Pneumococcal infections are largely preventable with a vaccine that is given once or twice depending on a person's age. It is recommended for smokers and for people with asthma, kidney or liver problems, heart disease and other chronic ailments. Only about one-quarter of people with those conditions, however, have been vaccinated.

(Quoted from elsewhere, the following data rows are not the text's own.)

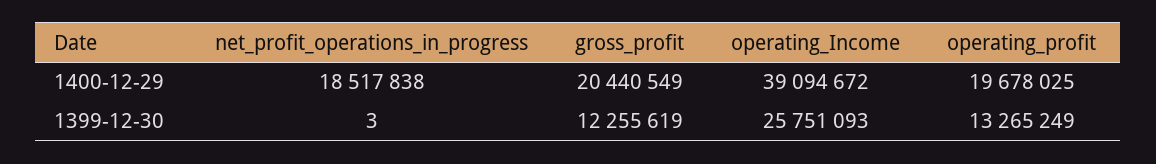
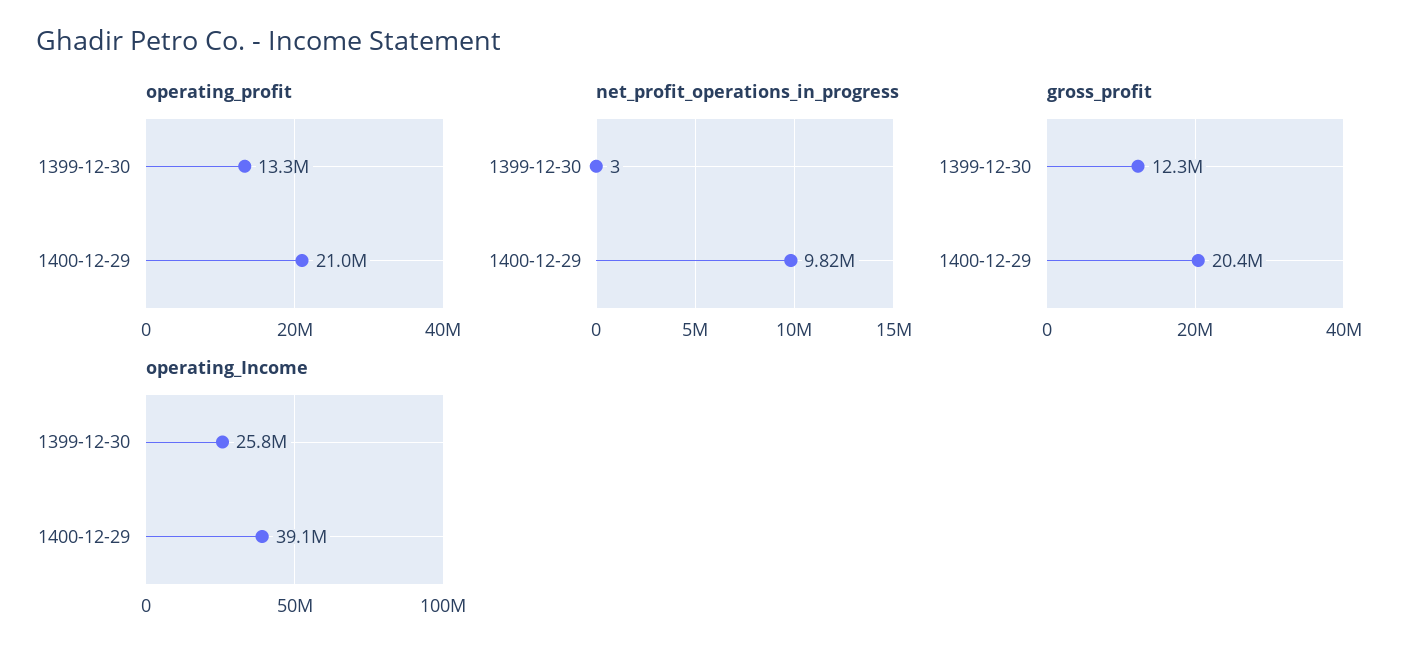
net_profit_operations_in_progress, 1400-12-29: 18517838 -> 9820000
operating_profit, 1400-12-29: 19678025 -> 21000000

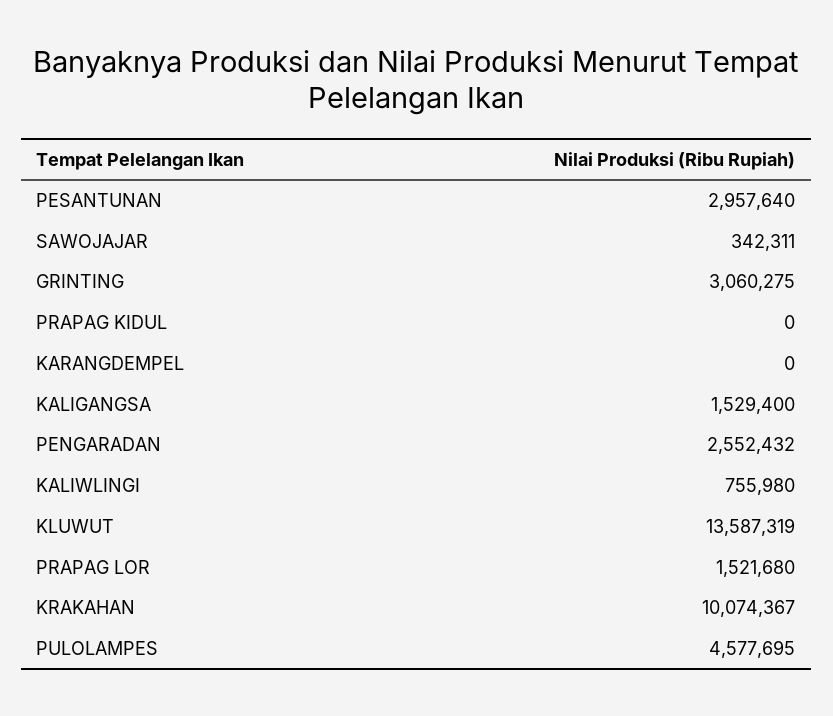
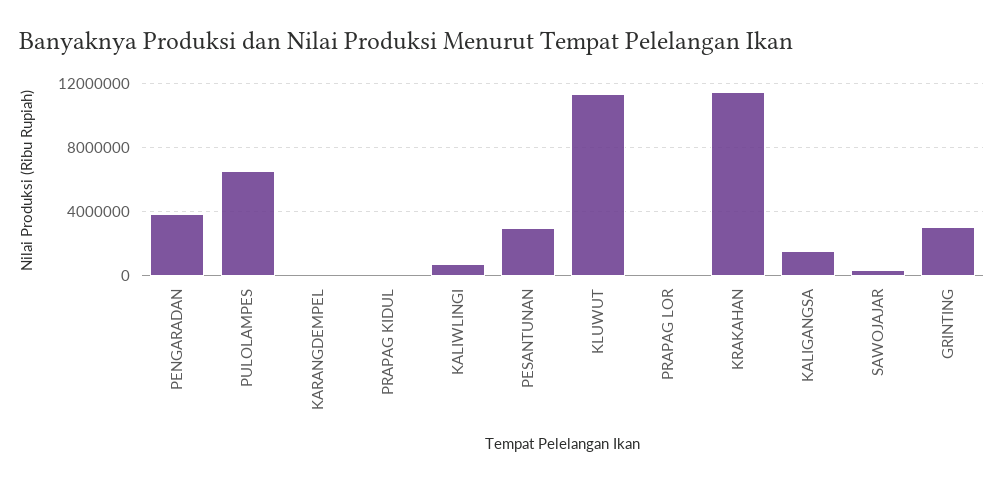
PENGARADAN: 2552432 -> 4000000
KLUWUT: 13587319 -> 11500000
PRAPAG LOR: 1521680 -> 0
KRAKAHAN: 10074367 -> 11500000
PULOLAMPES: 4577695 -> 6500000

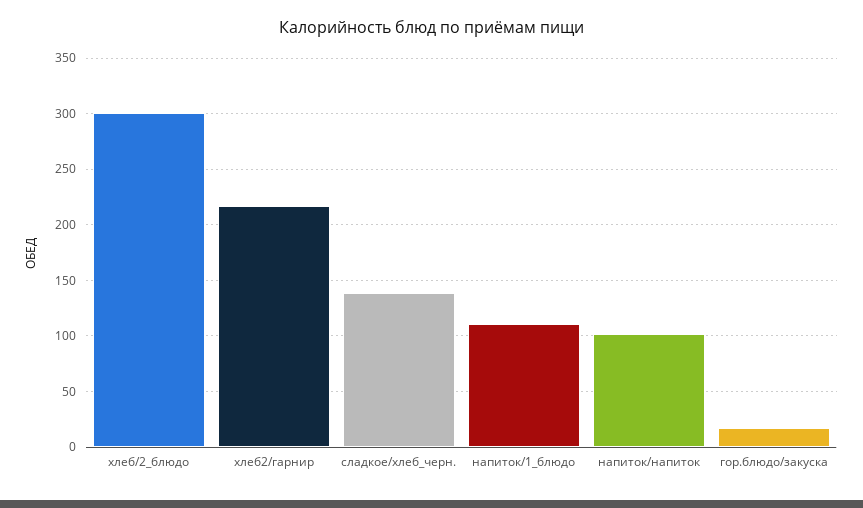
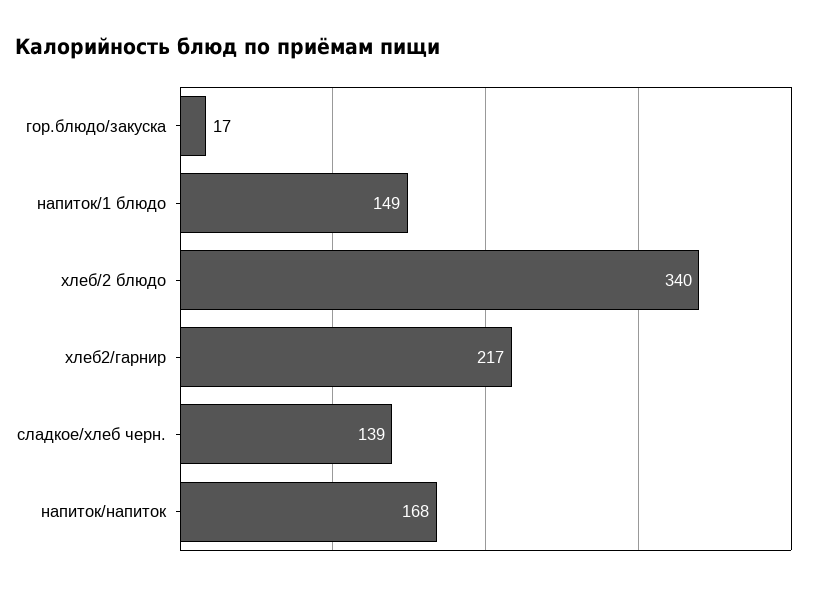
хлеб/2_блюдо: 300 -> 340
напиток/1_блюдо: 110 -> 149
напиток/напиток: 100 -> 168

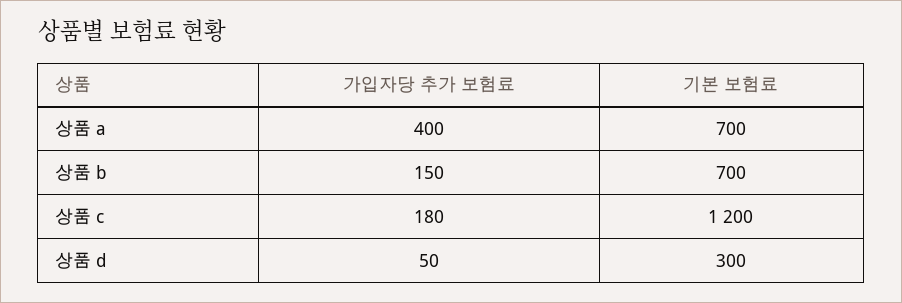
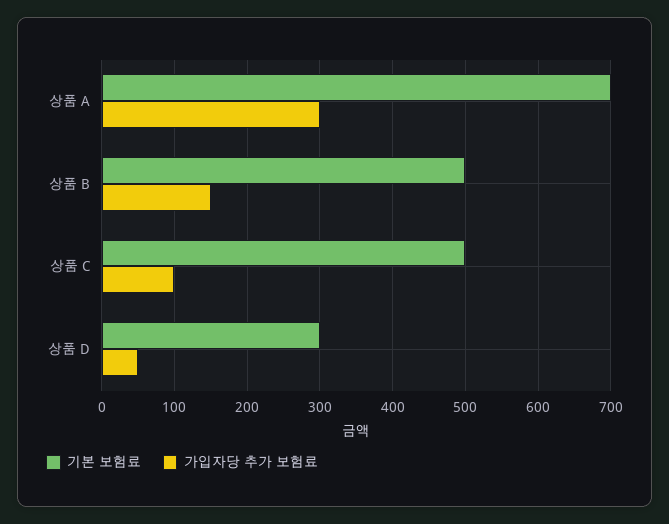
가입자당 추가 보험료, 상품 a: 400 -> 300
기본 보험료, 상품 b: 700 -> 500
가입자당 추가 보험료, 상품 c: 180 -> 100
기본 보험료, 상품 c: 1200 -> 500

CDC officials have urged physicians in recent months to offer the vaccine to patients who qualify for it. Schuchat urged patients Wednesday to seek it out, adding she had been assured by the vaccine's manufacturers there is enough of it to go around.

"I strongly urge people to sort out whether you're in one of those high-risk groups and talk to your doctor or ask your pharmacist whether you can be vaccinated," she said.

Schuchat also addressed during the briefing the CDC's monitoring of severe reactions to the H1N1 vaccine. The agency's reports thus far have been "extremely reassuring," she said, with the pattern and severity of problems "pretty much what we see for seasonal flu vaccines." About 94 percent of reactions reported to the government are classified as "not serious," with soreness at the injection site the most common.

In particular, there has been no increase in Guillain-Barré syndrome, a rare, usually reversible form of paralysis. That condition rose slightly during an emergency vaccination campaign in 1976, after a strain of swine influenza, different from this year's H1N1, was detected among troops at Fort Dix, in New Jersey. That outbreak did not spread to the civilian population.

CDC is investigating 10 proved or suspected cases of Guillain-Barré syndrome among people who have gotten the vaccine, which is no more than would normally be expected in that number of people. About 80 to 160 cases of the condition occur each week in the United States, usually after an infection.